The government approved the Georgia 2020 Socio-economic Development Strategy in June 2014. The main objective of the strategy is to achieve faster, inclusive and sustainable growth by maintaining a stable macroeconomic environment and strengthening human capital – health, education and social safety nets. The strategy also aims to improve private sector competitiveness by building on past successes and further enhancing the investment climate, especially for SMEs. The government is expected to formulate a specific action plan to achieve long-term development objectives.
New amendments to the law on free trade and competition were adopted in March 2014. This law was developed as part of the anti-monopoly reform and aims to strengthen the institutional framework for promoting free trade and competition. The government also issued a decree to set up a competition agency. In addition, the law on food safety underwent amendments, which were approved by parliament in April 2014.
Reforms in the agricultural sector have been passed. In July 2014 the President signed amendments to the law on ownership of agricultural land. Pursuant to the law, agricultural land in Georgia can no longer be acquired by a foreigner, a legal entity registered abroad or a legal entity incorporated by a foreigner in Georgia. This moratorium will remain in effect until 31 December 2014. Meanwhile, the government of Georgia is developing a policy on the ownership of agricultural land.
Further efforts have been made to promote local currency lending and to reduce dollarisation. Parliament approved changes to the tax legislation in late December 2013. Under the new laws, the tax treatment of lari non-sovereign bonds, such as the EBRD’s first issue of lari bonds in March 2014, will be the same as the tax treatment for public debt.

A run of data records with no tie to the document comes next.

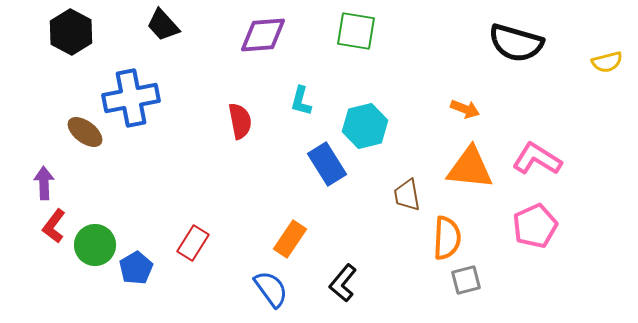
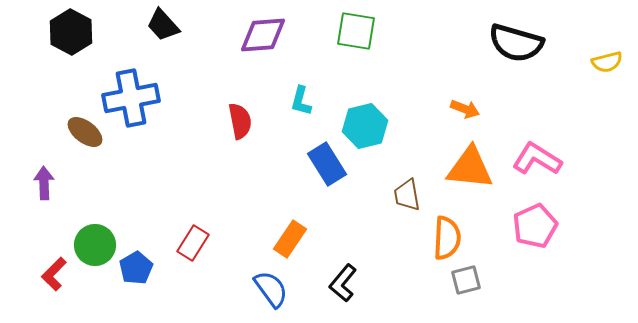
red L-shape: moved 48 px down; rotated 8 degrees clockwise
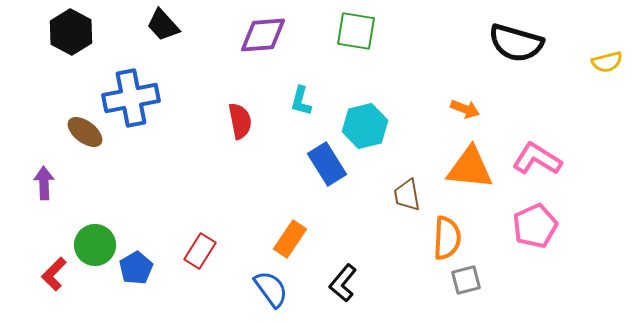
red rectangle: moved 7 px right, 8 px down
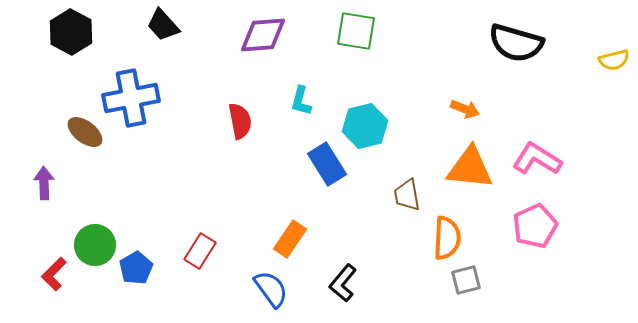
yellow semicircle: moved 7 px right, 2 px up
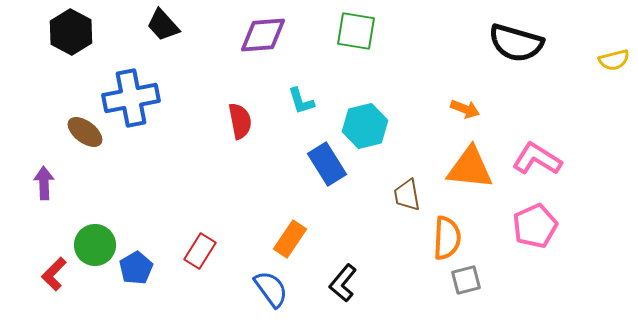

The electricity regulatory authority approved the new Transmission Grid Code in April 2014. The document detailing the grid code fully meets EU requirements. The development of these codes is part of the government’s commitment to a broader set of sector reforms within the Georgian Electricity Market Model 2015. In addition, the Ministry of Energy amended the Electricity Market Rules in January 2014 to enable the adoption of the grid code by the electricity regulatory authority, and to give new hydropower and renewable energy projects priority access to the transmission grid.